I spent a lot of my childhood perched on a succession of red bicycles, zipping around the neighborhood with various friends. Eventually I graduated to a blue one - a 10-speed with racing handlebars that curled under (do they even make those anymore?). It was made of cast iron and weighed approximately as much as any of the Chevy Novas that my family owned over the years, but I put a lot of miles on it. The high point was a trip out to Granite Run Mall with my friend Bobby - a trip that involved schlepping up the sheer face of Lawrence Road, barreling down US Route 1, and merging onto US 322 before doing the whole thing in reverse. Bobby got a flat tire somewhere on 1, but we managed to get it repaired before we came home. It was quite a trip. I'm not sure my mother ever forgave my father for giving us permission to do it, but it was worth it to us.
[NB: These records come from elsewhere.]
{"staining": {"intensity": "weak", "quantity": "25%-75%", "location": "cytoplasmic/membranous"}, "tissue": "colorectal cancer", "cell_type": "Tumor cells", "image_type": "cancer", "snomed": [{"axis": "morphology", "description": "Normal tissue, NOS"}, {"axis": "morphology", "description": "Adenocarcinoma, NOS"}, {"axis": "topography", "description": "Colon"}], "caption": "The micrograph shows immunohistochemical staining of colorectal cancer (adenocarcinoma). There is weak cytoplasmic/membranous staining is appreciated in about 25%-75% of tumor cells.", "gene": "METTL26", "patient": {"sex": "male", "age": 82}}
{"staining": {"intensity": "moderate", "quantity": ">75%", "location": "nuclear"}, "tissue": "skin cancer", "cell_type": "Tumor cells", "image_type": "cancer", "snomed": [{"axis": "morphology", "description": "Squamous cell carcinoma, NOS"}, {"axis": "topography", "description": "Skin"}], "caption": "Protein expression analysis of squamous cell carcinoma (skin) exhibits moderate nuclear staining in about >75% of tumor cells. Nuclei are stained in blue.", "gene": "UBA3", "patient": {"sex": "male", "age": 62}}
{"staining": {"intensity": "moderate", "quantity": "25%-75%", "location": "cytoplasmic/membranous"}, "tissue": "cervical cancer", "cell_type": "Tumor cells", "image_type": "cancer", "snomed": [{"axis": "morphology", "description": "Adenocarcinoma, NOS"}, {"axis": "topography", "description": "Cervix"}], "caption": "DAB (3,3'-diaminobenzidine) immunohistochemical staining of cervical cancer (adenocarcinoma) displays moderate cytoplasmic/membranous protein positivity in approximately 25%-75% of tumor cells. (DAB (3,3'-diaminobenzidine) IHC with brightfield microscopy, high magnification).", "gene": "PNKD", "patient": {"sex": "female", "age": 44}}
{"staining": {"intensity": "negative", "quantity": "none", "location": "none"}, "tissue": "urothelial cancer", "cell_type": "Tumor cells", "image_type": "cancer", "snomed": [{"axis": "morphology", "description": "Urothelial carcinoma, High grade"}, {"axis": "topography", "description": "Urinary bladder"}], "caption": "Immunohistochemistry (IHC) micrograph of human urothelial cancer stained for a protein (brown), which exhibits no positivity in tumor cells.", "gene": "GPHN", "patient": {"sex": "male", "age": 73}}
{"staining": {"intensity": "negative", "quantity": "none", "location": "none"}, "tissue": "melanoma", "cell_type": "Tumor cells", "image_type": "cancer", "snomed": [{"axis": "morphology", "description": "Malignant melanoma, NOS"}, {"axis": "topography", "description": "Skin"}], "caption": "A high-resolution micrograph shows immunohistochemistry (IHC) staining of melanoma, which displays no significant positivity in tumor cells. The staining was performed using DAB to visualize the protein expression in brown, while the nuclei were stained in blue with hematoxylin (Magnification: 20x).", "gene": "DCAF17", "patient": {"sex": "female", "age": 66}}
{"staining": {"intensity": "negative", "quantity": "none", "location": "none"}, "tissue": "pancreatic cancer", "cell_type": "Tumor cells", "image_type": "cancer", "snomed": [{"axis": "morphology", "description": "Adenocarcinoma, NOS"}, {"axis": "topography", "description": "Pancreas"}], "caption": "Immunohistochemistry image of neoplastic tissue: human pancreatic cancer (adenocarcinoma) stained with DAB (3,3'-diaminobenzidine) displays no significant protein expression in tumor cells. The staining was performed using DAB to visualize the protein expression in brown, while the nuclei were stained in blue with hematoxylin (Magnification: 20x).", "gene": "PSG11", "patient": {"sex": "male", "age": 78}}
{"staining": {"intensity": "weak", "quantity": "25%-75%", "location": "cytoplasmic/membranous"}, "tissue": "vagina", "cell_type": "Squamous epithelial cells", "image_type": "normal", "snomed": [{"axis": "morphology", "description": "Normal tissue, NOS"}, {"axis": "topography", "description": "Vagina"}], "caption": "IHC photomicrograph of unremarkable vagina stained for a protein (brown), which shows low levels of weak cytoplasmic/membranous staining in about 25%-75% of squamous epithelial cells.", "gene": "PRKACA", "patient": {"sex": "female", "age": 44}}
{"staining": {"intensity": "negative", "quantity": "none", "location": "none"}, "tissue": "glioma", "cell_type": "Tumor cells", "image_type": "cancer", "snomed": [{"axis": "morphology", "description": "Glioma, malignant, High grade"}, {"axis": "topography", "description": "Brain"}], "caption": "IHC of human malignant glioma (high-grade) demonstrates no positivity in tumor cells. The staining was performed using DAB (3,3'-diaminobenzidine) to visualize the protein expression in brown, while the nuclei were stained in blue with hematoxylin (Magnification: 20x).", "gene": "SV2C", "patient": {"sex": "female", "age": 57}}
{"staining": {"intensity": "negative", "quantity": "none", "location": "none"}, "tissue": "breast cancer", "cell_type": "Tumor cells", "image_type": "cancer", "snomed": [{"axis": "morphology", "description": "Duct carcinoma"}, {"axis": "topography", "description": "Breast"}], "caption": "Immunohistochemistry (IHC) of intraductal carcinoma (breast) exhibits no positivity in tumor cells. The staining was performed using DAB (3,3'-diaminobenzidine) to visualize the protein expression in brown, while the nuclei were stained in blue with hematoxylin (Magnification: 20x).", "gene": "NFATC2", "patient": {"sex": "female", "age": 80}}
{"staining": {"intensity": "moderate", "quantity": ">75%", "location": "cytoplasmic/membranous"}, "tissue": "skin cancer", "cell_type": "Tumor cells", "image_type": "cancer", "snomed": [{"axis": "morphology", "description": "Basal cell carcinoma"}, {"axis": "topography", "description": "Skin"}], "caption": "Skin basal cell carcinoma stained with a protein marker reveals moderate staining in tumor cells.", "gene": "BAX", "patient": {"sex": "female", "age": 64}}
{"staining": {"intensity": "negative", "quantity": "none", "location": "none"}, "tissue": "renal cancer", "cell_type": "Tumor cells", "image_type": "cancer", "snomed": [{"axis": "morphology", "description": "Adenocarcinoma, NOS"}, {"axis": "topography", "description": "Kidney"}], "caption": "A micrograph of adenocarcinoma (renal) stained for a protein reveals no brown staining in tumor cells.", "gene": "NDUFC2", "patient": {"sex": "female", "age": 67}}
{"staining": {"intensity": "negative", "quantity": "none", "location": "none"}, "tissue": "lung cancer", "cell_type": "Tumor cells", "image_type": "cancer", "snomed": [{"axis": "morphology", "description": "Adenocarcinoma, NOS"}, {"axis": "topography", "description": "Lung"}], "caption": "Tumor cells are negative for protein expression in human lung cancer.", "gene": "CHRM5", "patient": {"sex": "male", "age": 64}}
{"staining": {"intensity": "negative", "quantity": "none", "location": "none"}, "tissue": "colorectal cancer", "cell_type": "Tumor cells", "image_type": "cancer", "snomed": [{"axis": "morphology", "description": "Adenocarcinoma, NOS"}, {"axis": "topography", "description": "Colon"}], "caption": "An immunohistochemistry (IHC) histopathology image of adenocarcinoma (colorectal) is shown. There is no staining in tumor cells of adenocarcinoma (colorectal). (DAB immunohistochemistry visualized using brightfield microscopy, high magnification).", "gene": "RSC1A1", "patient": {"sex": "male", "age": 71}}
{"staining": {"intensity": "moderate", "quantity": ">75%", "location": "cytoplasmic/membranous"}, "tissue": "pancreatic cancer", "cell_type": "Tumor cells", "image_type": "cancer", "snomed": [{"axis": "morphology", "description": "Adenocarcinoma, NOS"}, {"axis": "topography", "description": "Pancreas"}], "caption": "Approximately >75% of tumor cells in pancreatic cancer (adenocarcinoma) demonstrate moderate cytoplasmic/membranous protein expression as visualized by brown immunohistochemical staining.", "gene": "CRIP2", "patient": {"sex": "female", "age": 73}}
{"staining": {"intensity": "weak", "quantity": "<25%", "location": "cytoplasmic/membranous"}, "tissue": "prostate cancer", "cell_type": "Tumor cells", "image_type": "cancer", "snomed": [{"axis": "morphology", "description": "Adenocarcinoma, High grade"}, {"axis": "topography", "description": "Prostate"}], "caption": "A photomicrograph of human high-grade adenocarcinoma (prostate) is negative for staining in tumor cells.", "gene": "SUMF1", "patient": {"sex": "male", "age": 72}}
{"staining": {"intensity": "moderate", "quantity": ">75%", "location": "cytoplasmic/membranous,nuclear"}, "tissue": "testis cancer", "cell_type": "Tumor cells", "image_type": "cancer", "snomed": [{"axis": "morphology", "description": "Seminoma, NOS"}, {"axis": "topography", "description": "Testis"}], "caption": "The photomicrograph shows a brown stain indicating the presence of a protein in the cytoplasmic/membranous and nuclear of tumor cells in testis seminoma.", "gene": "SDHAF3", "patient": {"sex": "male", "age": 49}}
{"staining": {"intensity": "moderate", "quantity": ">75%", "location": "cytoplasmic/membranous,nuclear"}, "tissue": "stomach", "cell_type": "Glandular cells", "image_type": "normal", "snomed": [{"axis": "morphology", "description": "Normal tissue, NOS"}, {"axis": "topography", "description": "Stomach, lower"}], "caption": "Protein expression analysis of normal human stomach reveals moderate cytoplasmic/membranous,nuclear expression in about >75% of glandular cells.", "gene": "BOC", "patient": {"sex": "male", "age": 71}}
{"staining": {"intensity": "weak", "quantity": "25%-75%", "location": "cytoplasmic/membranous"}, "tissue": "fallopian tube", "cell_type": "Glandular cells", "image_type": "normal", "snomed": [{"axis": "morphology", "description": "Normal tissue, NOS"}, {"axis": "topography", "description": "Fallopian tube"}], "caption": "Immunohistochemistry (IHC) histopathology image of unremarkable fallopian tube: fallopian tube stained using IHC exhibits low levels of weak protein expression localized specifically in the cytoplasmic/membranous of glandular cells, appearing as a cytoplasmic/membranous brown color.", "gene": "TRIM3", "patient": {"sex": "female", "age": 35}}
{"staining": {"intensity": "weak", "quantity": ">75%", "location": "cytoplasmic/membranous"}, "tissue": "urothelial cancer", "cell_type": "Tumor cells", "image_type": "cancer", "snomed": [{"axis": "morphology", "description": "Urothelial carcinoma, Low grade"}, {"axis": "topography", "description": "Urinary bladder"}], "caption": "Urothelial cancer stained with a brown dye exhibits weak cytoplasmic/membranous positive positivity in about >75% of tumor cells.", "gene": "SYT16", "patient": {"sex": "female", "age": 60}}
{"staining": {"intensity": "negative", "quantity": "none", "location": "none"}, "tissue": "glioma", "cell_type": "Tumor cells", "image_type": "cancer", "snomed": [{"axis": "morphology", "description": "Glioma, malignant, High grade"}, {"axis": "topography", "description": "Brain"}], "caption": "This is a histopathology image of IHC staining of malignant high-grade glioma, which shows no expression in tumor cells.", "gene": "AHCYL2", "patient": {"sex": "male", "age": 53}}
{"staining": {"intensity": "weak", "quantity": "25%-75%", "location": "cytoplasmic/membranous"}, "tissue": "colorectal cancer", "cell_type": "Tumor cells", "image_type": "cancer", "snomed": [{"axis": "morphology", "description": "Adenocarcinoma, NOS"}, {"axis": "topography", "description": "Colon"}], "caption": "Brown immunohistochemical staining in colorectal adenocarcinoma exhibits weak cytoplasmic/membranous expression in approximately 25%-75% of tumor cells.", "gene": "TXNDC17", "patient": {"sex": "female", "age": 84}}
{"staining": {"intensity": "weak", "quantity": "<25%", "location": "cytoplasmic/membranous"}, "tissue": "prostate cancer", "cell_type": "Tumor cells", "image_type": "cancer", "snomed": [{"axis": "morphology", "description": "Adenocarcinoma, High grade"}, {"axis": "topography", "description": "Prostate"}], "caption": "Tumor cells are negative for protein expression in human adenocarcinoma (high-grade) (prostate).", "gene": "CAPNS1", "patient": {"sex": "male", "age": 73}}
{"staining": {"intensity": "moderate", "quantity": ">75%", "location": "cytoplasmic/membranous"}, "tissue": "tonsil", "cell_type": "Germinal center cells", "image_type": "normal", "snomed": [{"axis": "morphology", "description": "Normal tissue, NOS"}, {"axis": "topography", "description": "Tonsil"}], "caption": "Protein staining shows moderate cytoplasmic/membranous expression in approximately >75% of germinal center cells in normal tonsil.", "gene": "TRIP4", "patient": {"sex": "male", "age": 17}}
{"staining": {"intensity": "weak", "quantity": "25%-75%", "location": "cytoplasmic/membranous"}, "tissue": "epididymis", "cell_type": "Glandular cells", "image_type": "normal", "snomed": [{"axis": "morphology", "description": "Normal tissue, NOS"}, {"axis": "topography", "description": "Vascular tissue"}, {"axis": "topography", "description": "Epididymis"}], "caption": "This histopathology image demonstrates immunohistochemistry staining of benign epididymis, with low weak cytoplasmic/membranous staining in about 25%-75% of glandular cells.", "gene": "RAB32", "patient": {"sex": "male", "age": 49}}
I carried that bike with me to Pittsburgh, and eventually to Iowa. I didn't ride it much, though. Pittsburgh is one continuous Lawrence Road, and I generally walked in Iowa. Eventually, after I moved to Wisconsin, Kim gave the old Cast Iron Schwinn to a friend of ours who was bereft of other transportation, and eventually it died of sclerotic old age. The bike, not the friend.
Now I get to imagine just what Tabitha and Lauren's "Granite Run Mall" adventure will be. But that's a ways off. Right now, the main thing is to make sure that they can steer well enough to avoid running over the cat, who insists that she has the right of way on the sidewalk. She may well be right, but if it comes to a contest, she won't be right for long.